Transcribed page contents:
= Beginning of Section =

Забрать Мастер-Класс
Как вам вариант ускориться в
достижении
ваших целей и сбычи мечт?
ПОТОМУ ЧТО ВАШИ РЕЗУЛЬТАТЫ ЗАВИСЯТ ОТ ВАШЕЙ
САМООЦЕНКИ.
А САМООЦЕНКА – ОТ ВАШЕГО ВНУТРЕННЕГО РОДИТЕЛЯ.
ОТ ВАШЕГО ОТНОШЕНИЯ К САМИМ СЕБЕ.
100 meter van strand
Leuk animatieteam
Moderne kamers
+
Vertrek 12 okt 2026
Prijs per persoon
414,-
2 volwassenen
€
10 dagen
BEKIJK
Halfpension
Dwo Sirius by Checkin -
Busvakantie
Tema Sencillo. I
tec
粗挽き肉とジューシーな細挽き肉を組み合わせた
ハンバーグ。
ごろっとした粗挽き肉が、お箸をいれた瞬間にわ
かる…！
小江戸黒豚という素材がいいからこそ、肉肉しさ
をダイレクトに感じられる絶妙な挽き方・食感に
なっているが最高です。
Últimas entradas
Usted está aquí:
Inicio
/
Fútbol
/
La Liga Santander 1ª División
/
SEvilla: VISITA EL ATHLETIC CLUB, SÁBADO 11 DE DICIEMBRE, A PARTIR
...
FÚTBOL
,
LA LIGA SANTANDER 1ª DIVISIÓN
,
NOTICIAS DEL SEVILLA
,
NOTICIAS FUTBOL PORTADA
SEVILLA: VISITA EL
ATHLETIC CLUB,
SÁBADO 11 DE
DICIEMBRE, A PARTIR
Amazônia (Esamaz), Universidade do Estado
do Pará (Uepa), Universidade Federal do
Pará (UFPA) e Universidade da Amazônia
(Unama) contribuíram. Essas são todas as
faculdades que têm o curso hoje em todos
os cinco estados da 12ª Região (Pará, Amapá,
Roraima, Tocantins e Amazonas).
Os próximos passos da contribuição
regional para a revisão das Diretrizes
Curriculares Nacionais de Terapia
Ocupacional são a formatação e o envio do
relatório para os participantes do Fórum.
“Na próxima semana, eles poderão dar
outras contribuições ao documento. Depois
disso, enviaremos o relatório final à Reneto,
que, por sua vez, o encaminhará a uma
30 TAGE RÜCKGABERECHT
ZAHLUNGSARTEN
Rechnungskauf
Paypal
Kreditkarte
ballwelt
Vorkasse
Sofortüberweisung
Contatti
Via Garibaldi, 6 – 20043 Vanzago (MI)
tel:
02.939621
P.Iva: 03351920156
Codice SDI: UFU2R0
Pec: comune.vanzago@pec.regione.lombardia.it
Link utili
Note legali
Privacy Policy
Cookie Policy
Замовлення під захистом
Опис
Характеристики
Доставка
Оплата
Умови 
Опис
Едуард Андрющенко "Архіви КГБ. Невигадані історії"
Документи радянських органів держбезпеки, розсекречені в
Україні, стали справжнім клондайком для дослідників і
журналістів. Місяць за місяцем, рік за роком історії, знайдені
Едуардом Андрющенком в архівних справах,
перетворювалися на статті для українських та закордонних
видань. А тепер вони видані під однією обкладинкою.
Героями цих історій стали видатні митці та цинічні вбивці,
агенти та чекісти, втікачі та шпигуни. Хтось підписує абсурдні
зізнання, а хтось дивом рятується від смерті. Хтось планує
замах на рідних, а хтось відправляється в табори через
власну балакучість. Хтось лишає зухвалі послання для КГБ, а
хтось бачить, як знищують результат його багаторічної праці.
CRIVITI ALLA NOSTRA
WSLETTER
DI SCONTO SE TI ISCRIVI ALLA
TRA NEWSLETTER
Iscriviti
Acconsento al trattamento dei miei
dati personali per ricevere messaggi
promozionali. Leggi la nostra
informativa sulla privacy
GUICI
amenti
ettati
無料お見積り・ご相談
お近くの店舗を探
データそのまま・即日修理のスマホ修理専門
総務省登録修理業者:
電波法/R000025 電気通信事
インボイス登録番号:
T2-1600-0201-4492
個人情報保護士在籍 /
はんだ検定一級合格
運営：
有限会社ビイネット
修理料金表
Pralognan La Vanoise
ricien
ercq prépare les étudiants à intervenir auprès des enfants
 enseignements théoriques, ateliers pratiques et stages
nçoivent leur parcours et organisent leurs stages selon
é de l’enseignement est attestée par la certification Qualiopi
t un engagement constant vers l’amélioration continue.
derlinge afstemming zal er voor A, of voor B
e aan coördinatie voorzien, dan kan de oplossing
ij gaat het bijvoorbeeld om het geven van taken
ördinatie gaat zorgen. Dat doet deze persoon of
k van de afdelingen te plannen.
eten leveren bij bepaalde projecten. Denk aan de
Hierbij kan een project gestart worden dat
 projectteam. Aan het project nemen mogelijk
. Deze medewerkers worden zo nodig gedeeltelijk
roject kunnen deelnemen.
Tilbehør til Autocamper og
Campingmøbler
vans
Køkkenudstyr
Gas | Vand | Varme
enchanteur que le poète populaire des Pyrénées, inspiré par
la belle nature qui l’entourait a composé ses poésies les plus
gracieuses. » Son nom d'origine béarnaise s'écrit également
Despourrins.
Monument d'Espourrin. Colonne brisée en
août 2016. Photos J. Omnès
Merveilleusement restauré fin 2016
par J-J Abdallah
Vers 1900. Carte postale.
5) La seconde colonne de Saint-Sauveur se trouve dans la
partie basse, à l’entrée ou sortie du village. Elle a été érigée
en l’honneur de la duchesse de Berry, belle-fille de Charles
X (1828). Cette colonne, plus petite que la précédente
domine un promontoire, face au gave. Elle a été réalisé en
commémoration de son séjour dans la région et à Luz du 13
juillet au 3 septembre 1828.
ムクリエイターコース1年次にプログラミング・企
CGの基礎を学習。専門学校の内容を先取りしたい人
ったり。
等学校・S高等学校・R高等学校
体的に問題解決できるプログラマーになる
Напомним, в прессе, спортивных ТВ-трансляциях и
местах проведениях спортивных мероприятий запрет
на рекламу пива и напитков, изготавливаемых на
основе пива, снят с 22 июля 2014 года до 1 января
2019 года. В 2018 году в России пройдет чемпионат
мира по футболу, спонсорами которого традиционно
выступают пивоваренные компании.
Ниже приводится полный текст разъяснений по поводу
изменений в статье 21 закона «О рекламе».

= End of Section =

Problem: Using only the entries above, output the line with "août 2016. Photos J. Omnès", the line with "2019 года. В", and all lines between them, exactly as they stand.

Answer section:
août 2016. Photos J. Omnès
Merveilleusement restauré fin 2016
par J-J Abdallah
Vers 1900. Carte postale.
5) La seconde colonne de Saint-Sauveur se trouve dans la
partie basse, à l’entrée ou sortie du village. Elle a été érigée
en l’honneur de la duchesse de Berry, belle-fille de Charles
X (1828). Cette colonne, plus petite que la précédente
domine un promontoire, face au gave. Elle a été réalisé en
commémoration de son séjour dans la région et à Luz du 13
juillet au 3 septembre 1828.
ムクリエイターコース1年次にプログラミング・企
CGの基礎を学習。専門学校の内容を先取りしたい人
ったり。
等学校・S高等学校・R高等学校
体的に問題解決できるプログラマーになる
Напомним, в прессе, спортивных ТВ-трансляциях и
местах проведениях спортивных мероприятий запрет
на рекламу пива и напитков, изготавливаемых на
основе пива, снят с 22 июля 2014 года до 1 января
2019 года. В 2018 году в России пройдет чемпионат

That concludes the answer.